In May 2008, a wave of brutal xenophobic violence swept through townships in SA.
The carnage started in Alexandra, a township north of Johannesburg, where the poor working-class community turned on migrants from neighbouring Zimbabwe, Mozambique and Malawi.
We were in the throes of a global financial crisis that had been caused by excessive speculation on property values by financial institutions in the US.
Banks were effectively giving out sub-prime mortgages to people who could not repay them, resulting in them defaulting.
This collapsed the global banking system, leading to massive job losses across the world.
The global financial crisis caused SA’s first recession in 19 years, driven by a collapse in commodity demand and manufacturing.
The result was catastrophic, with more than one-million jobs lost, plunging millions of households into poverty at a time when the Thabo Mbeki administration had reduced public expenditure and some safety nets for the poor.
Against this backdrop, foreign nationals became a target for South Africans who, as is often the case with xenophobia, misdirected their anger at vulnerable people who were being accused of “stealing” jobs and placing a burden on public services.
The tensions came to a head in May when locals began targeting migrants.
The attacks, largely targeting African migrants, resulted in at least 62 deaths, more than 100,000 displacements, and widespread looting.
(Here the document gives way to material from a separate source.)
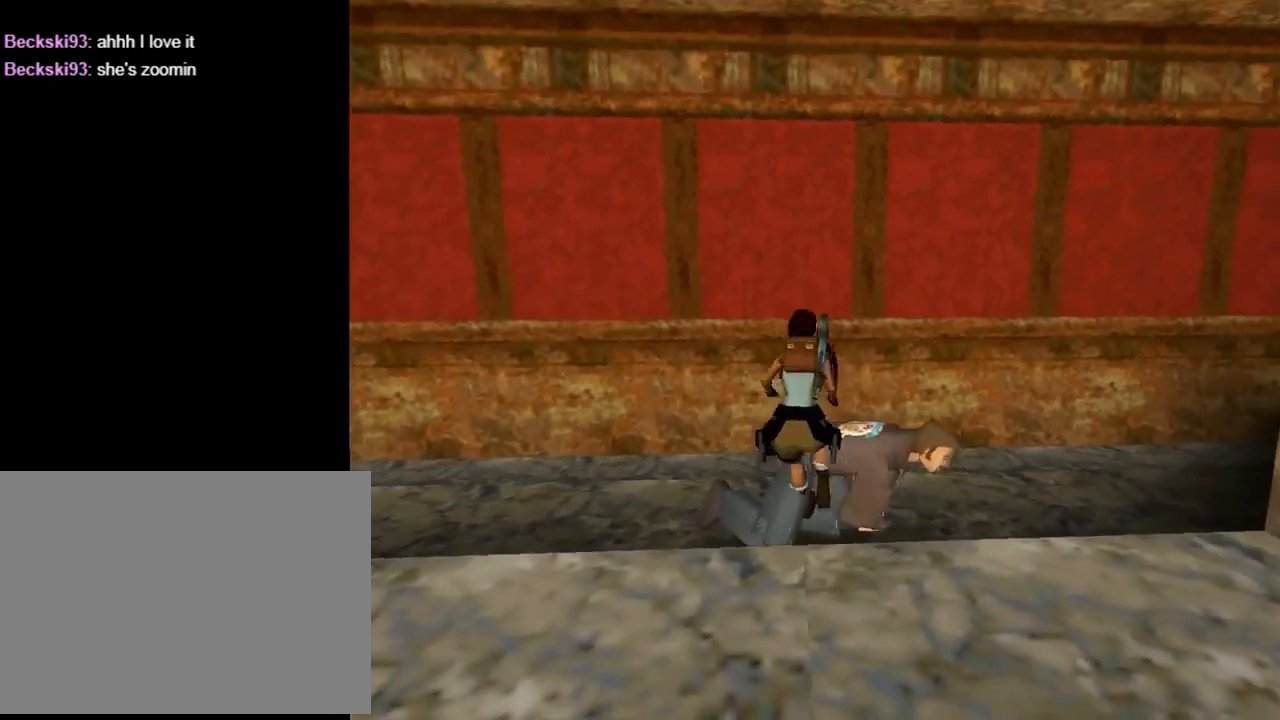
{"buttons": ["CROSS"], "left_stick": "center", "events": []}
Thousands of people were injured.
The part of the story often untold is that 33.8% of the 62 people killed in this xenophobic violence were South African nationals.
That is 21 locals killed, mistaken for foreigners.
This was inevitable, for when physical characteristics and accents are used to determine who is a foreigner and who is not, locals are bound to die.
After all, there is no way to tell who is a South African by mere physical characteristics.
The stereotype of foreigners as dark-skinned and with heavy accents is as unscientific as it is bigoted.
By this mindless standard, many South Africans, myself included, could easily pass for migrants.
After all, being Bantu people, we share many similarities regardless of which region of the continent we were born in.
The violence and bigotry of May 2008 has found expression in the US, where, over the past few weeks, the state of Minnesota has been the site of state-sanctioned brutality.
The country’s Immigration and Customs Enforcement (ICE), whose mission is to “conduct criminal investigations, enforce immigration laws, preserve national security, and protect public safety”, has been on a rampage, detaining and brutalising residents of the state capital, Minneapolis.
ICE agents have been unlawfully detaining anyone who looks like a migrant, including children as young as five.
This is in line with the Donald Trump administration’s policy of ridding the country of the very migrants with whose sweat and tears the US economy has been built.
The cruel irony and horror in Minneapolis is that the vast majority of those being detained are US citizens.
A few weeks ago, ICE agents brutally shot dead an unarmed woman, Renee Good.
She was an American.
A few days ago, another person was brutally killed by ICE agents.
Alex Pretti, an intensive care unit nurse, was shot multiple times after being savagely beaten by agents who have turned the streets of Minneapolis into a war zone.
He too, like Good, posed no threat to these agents.
And he too, like Good, was an American.
A campaign that is supposed to be targeted at migrants has so far led to the deaths of “pure” Americans, and those detained are predominantly documented migrants and American citizens.
This is the face of the bigotry that SA experienced in 2008.
It is a demonstration to the world that when migrants are scapegoated, brutalised or targeted through violence, everyone is at risk, and everyone pays the price.